HOW TO COMPLETE THIS TASK:
What you return should be each line of the data containing the string "none".

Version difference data
=== Section Start ===

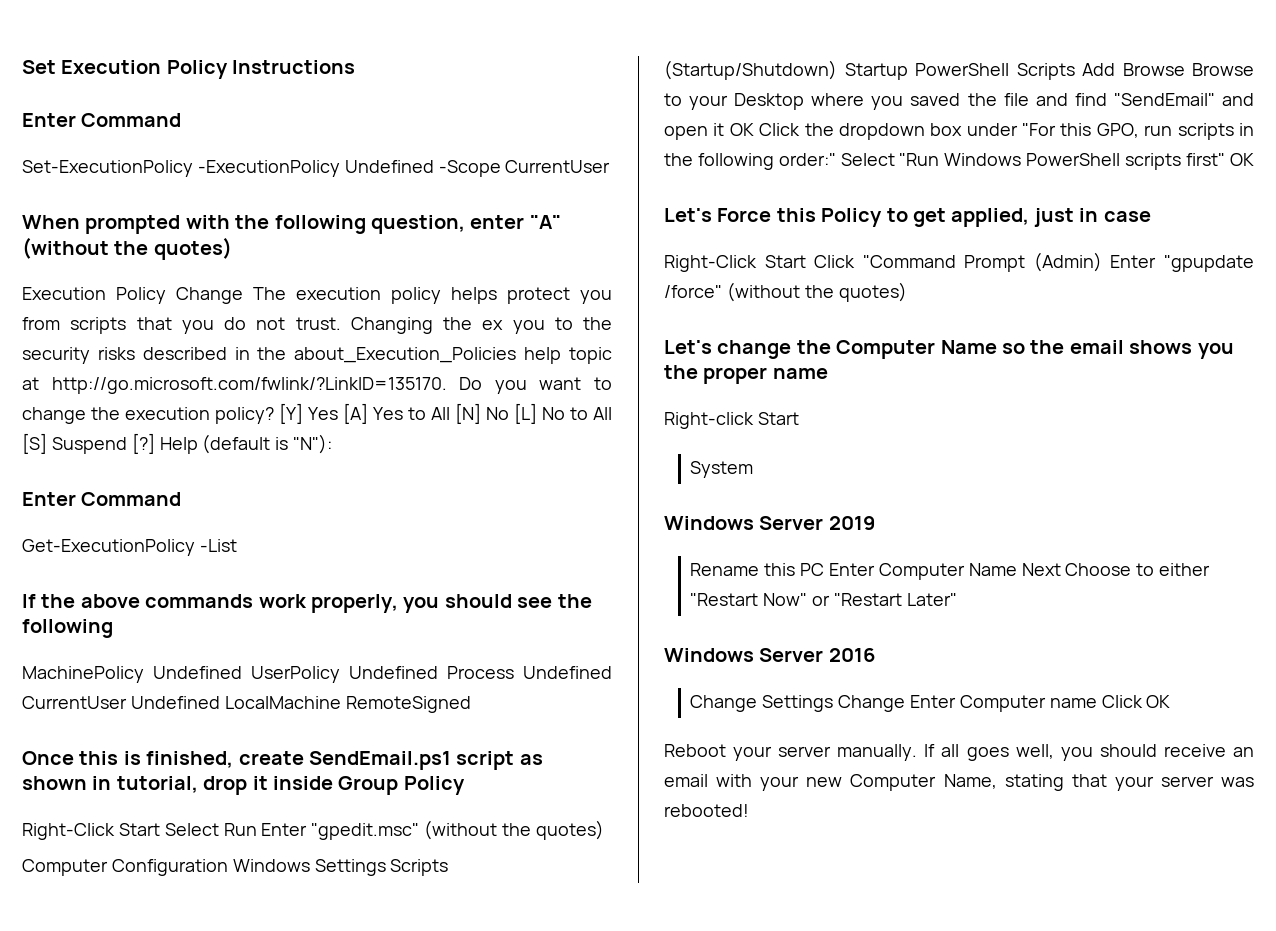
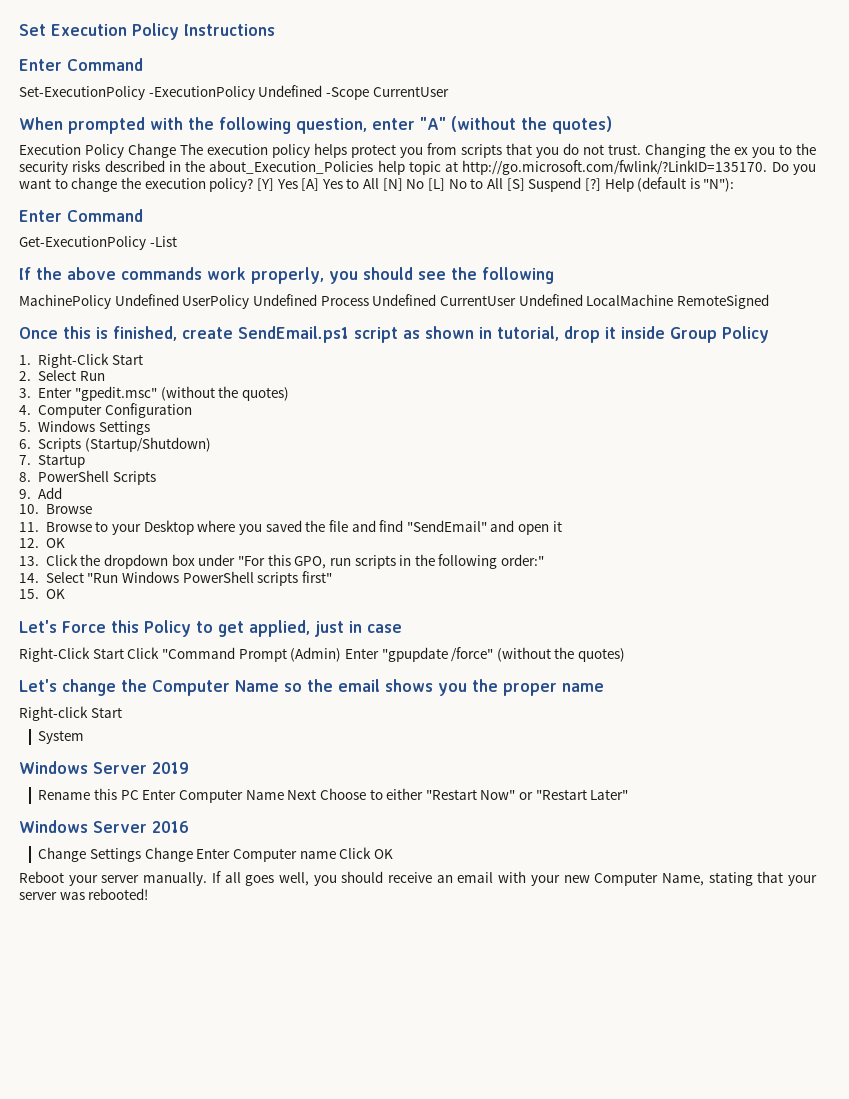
[22,823,160,840] Right-Click Start -> [19,353,144,368] [19,371,31,381] 1. Right-Click Start // 2.
(257, 829) none -> [19,388,31,398] // 3.
(604, 830) none -> [19,405,31,415] 4.
(228, 867) none -> [19,422,31,432] // 5.
(386, 867) none -> [19,439,31,449] // 6.
(837, 70) none -> [19,455,31,465] // 7.
(908, 71) none -> [19,472,31,482] // 8.
(1075, 71) none -> [19,489,31,499] // 9.
[1122,63,1185,76] Browse -> [19,504,92,514] [19,522,39,532] // 10. Browse // 11.
[729,123,754,136] OK -> [19,538,65,548] [19,556,39,566] // 12. OK // 13.
(836, 159) none -> [19,573,39,583] // 14.
(1225, 159) none -> [19,589,39,599] // 15.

=== Section End ===

ANSWER FOR THIS EXERCISE:
(257, 829) none -> [19,388,31,398] // 3.
(604, 830) none -> [19,405,31,415] 4.
(228, 867) none -> [19,422,31,432] // 5.
(386, 867) none -> [19,439,31,449] // 6.
(837, 70) none -> [19,455,31,465] // 7.
(908, 71) none -> [19,472,31,482] // 8.
(1075, 71) none -> [19,489,31,499] // 9.
(836, 159) none -> [19,573,39,583] // 14.
(1225, 159) none -> [19,589,39,599] // 15.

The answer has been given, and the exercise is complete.